Why now is the best time to invest in climate tech

Conventional wisdom suggests that climate tech is entering a winter season, where political and investor interest and investment levels are cooling. This is an ironic contrast with the climate itself, which keeps delivering years of record warmth. However, a new report from the International Energy Agency suggests there has never been a better time to go all-in on climate tech.

In comparing the agency’s stance from a decade ago with its position today, it is clear the world’s expectations about the future have changed dramatically in less than a generation. In 2014, the International Energy Agency assumed that, absent any international effort to rein in carbon pollution, emissions would continue to increase steadily. Even the most optimistic forecast at the time predicted a linear increase, just with a lower slope. Those scenarios essentially took the trend line from the previous few years and extended it through 2050.

Fast forward to today, and the agency’s current worst-case scenario is essentially 2014’s best case. A decade ago, without any major changes, the world was headed toward 46 metric gigatons of carbon dioxide per year by 2040. If countries cut emissions as they had pledged, the best we could have hoped for was 38 metric gigatons per year by 2040.

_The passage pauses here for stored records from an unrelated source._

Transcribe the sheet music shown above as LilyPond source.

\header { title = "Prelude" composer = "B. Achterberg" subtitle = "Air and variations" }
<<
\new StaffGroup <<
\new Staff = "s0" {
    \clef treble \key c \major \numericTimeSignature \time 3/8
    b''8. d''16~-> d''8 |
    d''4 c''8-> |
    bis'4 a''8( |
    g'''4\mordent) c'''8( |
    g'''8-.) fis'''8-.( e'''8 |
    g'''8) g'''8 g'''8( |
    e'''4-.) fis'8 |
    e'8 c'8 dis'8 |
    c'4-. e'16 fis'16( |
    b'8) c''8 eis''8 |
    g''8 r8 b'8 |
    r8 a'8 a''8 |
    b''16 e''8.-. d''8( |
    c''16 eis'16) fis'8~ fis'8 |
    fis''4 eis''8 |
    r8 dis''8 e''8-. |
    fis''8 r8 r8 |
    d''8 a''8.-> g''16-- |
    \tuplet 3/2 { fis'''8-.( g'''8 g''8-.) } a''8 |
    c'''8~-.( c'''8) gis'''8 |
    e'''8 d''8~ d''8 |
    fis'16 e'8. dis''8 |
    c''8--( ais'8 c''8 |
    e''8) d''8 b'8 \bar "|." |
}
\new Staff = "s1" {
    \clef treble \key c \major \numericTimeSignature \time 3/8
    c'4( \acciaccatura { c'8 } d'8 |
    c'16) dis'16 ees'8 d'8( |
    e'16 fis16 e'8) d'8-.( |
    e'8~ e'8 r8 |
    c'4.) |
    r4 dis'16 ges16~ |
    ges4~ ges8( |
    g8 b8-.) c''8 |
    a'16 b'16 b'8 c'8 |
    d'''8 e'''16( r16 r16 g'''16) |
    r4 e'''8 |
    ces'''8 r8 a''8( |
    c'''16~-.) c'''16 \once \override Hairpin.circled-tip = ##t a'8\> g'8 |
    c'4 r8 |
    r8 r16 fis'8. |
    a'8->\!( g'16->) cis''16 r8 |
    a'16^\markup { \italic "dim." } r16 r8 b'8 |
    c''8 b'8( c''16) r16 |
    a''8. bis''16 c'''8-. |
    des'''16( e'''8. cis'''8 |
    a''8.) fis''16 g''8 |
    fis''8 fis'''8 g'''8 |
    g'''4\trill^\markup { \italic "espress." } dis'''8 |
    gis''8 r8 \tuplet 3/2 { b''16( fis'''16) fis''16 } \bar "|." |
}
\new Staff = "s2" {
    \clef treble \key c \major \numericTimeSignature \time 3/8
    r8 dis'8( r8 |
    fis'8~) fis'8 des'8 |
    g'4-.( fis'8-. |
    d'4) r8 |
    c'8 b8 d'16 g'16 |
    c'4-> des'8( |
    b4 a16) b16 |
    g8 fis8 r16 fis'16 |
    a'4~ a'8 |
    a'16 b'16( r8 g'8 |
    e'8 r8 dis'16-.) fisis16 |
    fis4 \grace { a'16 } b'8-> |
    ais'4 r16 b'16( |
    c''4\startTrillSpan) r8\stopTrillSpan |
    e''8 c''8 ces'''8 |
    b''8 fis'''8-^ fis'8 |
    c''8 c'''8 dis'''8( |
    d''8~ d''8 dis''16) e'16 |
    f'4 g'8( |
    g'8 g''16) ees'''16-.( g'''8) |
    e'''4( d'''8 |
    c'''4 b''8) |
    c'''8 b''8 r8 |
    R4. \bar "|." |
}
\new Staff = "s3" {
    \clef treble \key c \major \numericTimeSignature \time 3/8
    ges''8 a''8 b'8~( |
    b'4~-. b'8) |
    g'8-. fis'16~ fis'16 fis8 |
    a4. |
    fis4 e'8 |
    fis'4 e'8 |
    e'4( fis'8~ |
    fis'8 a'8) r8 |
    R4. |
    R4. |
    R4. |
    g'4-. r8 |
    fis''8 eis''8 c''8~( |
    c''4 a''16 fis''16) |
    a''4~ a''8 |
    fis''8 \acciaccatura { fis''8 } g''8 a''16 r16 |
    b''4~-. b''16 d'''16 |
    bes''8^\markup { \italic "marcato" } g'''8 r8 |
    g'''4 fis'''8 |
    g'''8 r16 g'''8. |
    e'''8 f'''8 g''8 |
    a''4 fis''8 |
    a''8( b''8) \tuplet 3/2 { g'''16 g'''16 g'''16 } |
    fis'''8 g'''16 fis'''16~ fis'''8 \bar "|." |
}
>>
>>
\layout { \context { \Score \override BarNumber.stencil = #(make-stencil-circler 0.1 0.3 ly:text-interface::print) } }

Today, if countries continue with business as usual, the agency expects emissions will level off at 38 metric gigatons per year. If countries follow through on their pledges, the agency suggests we will hit about 33 metric gigatons per year by 2040. It is still far off from what is needed to hit net zero by 2050, but it is a significant shift in a short amount of time.

If the agency’s earlier projections turned out to be overly pessimistic compared with where we are today, what does that say about today’s projections? How you answer that question depends on how you interpret trend lines. When forecasting the future, do you analyze today’s data? Or do you look at that data in conjunction with how our expectations about the future have changed over time?

Put another way, will the world hit net zero in 2050? Today’s trend lines suggest we will miss that target by a wide margin. But if you look at how expectations have changed over the last decade, you might come up with a different answer. Instead, you might think the rate of change has increased, that we might be in the middle of an inflection point that starts to bend global emissions downward.

There are a few recent anecdotes to support the idea that we are at an inflection point. In Germany, sales of electric vehicles have set new records even after the government repealed incentives in 2023. In developing countries, renewables are reshaping the economies of nations that were long thought to be among the last to adopt clean power. And China, which had previously refused to commit to reducing its carbon emissions, has now said its emissions will peak before 2030.

How the world views the future of carbon emissions has changed significantly over the past decade. A range of technologies have made that happen, including cheap solar and wind power paired with inexpensive batteries. In the near future, geothermal energy and grid-optimizing software could propel the next leaps in optimism. For investors who agree, the upside could be dramatic.

For many climate tech investors, these days probably feel pretty gloomy. But amidst the gloom, there are still bright patches to be found.